Sunday, November 30, 2014

Man V. Nature (Diane Cook)

I have been reading a lot of short fiction lately. On my Goodreads page, I've been giving all these collections short reviews, mentioning stories that are highlights and perhaps pitfall stories that don't thrill me. I don't do long reviews of short story collections because it's at least four times as hard as reviewing a novel. I just lied to you, because I have written two long reviews of a collection--last year, I reviewed George Saunders' Tenth of December, and a few weeks later, Angela Carter's The Bloody Chamber. After I did, I swore never to review another collection at length again.

Oops.

In the last year-ish, I have read some stunning stuff: the collections of Aimee Bender, my number one short fiction author, Laura van den Berg and Alissa Nutting, Eric Puchner, Daphne du Maurier--I could go on and on here, but I'll stop. I did not feel compelled to give these collections lengthy reviews, even though I found them to be absolutely marvelous. Just yesterday, I finished Man V. Nature, the debut collection of author Diane Cook, and I knew that I needed to tell everyone about every one of her stories. So here we are. Like much of the short (and, let's be honest, long) fiction I read, Cook's narratives are often surreal; they're not strictly fantasy or science fiction, but there's something off about their worlds.
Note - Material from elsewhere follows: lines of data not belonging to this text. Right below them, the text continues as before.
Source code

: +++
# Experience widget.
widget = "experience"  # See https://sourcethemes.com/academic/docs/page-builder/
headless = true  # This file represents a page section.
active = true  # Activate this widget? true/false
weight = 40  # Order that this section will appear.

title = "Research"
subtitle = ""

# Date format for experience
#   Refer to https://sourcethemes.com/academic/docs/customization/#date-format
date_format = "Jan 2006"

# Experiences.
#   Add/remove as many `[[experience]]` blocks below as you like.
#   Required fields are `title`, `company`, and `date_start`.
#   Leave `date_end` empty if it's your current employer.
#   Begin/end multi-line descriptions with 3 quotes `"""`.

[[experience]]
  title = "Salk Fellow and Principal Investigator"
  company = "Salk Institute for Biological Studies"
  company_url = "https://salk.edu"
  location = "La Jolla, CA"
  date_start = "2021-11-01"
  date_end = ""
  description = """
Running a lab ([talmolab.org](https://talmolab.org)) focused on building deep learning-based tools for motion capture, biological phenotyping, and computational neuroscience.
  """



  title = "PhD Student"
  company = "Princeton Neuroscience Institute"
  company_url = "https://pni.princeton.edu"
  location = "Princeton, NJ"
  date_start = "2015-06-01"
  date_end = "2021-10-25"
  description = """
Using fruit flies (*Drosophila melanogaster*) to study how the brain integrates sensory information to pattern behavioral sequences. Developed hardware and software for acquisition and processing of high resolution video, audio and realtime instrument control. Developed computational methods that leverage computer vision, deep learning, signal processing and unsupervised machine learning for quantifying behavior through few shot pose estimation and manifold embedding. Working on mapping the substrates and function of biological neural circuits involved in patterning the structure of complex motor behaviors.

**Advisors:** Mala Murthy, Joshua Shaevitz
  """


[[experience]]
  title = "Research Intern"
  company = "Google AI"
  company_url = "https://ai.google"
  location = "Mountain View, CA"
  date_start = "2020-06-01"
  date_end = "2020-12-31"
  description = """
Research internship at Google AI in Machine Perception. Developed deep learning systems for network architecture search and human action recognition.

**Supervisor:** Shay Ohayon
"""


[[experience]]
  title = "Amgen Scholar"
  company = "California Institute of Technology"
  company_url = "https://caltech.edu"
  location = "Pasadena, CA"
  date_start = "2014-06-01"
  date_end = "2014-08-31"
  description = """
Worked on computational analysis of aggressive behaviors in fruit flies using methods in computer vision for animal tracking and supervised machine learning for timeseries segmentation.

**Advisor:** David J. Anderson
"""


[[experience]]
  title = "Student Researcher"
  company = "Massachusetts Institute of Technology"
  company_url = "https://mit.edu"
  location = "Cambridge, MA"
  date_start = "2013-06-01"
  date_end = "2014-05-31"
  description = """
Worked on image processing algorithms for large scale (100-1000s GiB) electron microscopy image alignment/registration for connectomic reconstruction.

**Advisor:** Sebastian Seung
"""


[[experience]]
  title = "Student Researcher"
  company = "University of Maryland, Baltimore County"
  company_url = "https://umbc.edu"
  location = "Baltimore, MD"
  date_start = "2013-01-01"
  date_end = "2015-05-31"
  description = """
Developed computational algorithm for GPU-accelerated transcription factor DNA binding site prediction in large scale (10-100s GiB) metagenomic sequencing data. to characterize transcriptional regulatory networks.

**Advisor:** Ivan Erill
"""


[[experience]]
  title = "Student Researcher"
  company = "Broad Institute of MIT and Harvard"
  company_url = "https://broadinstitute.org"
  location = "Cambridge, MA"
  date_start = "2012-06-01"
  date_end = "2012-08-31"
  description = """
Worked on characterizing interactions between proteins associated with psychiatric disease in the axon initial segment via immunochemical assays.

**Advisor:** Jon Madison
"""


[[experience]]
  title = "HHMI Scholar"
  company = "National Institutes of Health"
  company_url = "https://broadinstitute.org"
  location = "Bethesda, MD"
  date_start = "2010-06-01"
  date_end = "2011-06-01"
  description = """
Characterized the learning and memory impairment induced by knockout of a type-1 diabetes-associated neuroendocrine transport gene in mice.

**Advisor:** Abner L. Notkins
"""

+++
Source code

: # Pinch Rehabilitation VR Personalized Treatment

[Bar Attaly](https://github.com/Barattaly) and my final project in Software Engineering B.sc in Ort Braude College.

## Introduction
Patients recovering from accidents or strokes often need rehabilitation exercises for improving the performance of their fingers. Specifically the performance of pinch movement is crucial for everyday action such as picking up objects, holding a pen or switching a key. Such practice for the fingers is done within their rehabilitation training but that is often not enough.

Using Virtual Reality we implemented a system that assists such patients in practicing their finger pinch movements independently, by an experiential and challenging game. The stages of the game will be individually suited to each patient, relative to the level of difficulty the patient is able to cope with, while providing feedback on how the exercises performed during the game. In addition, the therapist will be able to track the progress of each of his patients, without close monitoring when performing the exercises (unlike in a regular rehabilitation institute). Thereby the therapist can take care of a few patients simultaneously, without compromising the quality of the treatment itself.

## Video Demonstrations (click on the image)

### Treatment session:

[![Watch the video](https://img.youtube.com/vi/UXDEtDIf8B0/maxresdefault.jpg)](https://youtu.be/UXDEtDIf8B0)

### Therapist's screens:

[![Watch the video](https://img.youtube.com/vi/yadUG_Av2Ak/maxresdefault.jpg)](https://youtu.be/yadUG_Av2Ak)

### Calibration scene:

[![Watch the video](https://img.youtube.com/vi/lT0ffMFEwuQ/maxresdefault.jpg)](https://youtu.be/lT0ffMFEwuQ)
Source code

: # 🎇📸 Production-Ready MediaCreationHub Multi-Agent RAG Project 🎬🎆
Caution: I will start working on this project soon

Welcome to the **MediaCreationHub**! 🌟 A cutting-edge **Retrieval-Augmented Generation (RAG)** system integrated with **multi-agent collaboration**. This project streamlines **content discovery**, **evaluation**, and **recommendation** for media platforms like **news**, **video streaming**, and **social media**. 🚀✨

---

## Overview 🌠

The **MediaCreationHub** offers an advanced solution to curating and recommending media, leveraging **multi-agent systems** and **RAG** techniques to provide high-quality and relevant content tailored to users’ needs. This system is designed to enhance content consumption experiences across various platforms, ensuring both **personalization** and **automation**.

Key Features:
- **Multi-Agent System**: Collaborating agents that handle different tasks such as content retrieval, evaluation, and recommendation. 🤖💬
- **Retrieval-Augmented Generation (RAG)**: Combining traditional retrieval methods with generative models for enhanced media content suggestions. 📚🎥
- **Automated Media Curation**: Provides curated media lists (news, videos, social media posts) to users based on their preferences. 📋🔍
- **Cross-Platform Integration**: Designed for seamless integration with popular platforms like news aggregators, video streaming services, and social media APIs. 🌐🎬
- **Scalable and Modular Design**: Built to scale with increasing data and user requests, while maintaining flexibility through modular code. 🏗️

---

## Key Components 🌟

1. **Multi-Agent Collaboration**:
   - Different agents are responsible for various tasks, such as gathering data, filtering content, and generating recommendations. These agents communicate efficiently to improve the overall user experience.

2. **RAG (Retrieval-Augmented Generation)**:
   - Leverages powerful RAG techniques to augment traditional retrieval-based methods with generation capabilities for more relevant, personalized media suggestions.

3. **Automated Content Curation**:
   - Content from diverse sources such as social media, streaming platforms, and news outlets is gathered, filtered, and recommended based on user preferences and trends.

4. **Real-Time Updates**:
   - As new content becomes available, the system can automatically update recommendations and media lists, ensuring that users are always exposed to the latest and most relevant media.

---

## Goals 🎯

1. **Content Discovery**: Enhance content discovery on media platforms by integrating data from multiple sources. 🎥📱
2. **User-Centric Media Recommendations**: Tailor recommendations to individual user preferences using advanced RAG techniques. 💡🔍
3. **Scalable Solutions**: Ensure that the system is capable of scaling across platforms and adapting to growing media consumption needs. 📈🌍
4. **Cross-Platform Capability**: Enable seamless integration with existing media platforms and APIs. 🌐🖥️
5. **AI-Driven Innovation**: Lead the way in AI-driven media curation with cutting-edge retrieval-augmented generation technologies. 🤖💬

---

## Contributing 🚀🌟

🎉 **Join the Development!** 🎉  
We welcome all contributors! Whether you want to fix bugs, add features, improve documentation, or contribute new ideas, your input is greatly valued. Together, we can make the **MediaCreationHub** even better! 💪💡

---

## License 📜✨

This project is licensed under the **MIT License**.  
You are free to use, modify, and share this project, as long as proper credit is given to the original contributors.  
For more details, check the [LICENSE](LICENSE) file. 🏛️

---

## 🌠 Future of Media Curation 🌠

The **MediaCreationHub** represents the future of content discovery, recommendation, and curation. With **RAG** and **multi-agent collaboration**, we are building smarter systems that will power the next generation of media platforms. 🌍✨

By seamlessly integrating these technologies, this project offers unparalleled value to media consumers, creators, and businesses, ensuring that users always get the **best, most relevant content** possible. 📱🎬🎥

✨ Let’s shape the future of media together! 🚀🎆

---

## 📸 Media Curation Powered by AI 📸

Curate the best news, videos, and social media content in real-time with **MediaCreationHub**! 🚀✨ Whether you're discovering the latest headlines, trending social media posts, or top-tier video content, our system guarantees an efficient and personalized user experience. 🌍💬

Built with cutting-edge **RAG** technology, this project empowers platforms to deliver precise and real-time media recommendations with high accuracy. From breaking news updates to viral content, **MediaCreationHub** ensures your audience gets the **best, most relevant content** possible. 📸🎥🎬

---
The first story is "Moving On." The day I read it, I had to close the book and walk away because I needed time to process it. It's not often that a piece of writing shuts me down that hard, but the story about widow relocation (that is, if your spouse dies, you are required to marry again) hurt. It's a quiet story, but it ate at me. Ouch.

The next is "The Way the End of Days Should Be," which is a post-apocalyptic piece (but you probably guessed that). Like a lot of this kind of fiction, it doesn't ever really explain what happened to the world, and for a lot of readers, this is frustrating: they want to know the hows and the whys, and, to be frank, I don't care. This is the story of a man at the end of the world, a very selfish man. It's a great character study.

There are several thematic siblings in this vein: "Man V. Nature" is another "we're the last people alive" story that really plays with reader perception and narrative authority and unlikeability (i.e., how far can we go on hating our main character and still invest in him?). "It's Coming" is a Godzilla-esque story, but it focuses less on the destruction of giant buildings and more on the poignant--or grotesque--emotions that come when people are faced with the end.

Wednesday, November 19, 2014

Station Eleven (Emily St. John Mandel)

I have a confession: I hate post-apocalyptic fiction. I've spoken on this before, specifically with regards to zombies, because it's a genre without much room to move--you survive as long as you can, but at the end of the novel you're either going to die or...die. There's no "suddenly everything was fixed" (and if there is, it's dreadful). There's just "everyone dies," which I already knew.

Perhaps my hatred comes from the sheer number of poorly-done books I've read. I still cannot figure out why everyone likes The Road. Anything with zombies is a no-go. Dystopian post-apocalyptics are just as much a drag (here's looking at you, Divergent). In spite of all of this, I can't seem to stay away. Some part of me must see promise in this type of fiction, because I always get sucked back in, and it's always a disappointment.

Until today. I can finally, with confidence and joy, announce that I have found a post-apocalyptic novel that I loved. Station Eleven, by Emily St. John Mandel, is what I have been waiting for my whole life.

The Georgia Flu is a perfect killer, and it destroys everyone. Billions of people die within days of contracting the disease, and soon almost no one is left. Kirsten survives, and twenty years after the pandemic strikes, she's touring the tiny communities surrounding Lake Michigan as part of a troupe called the Traveling Symphony; they play classical music and perform Shakespeare, trying to keep the old culture alive.

This book is the story of Kirsten, yes, but it's also the story of Arthur Leander, an actor who dies in the first few pages. Kirsten is on stage when a heart attack kills him; the narrative switches between Kirsten of the present and Arthur of the past, though frequently he is focalized through viewpoints of people in his life.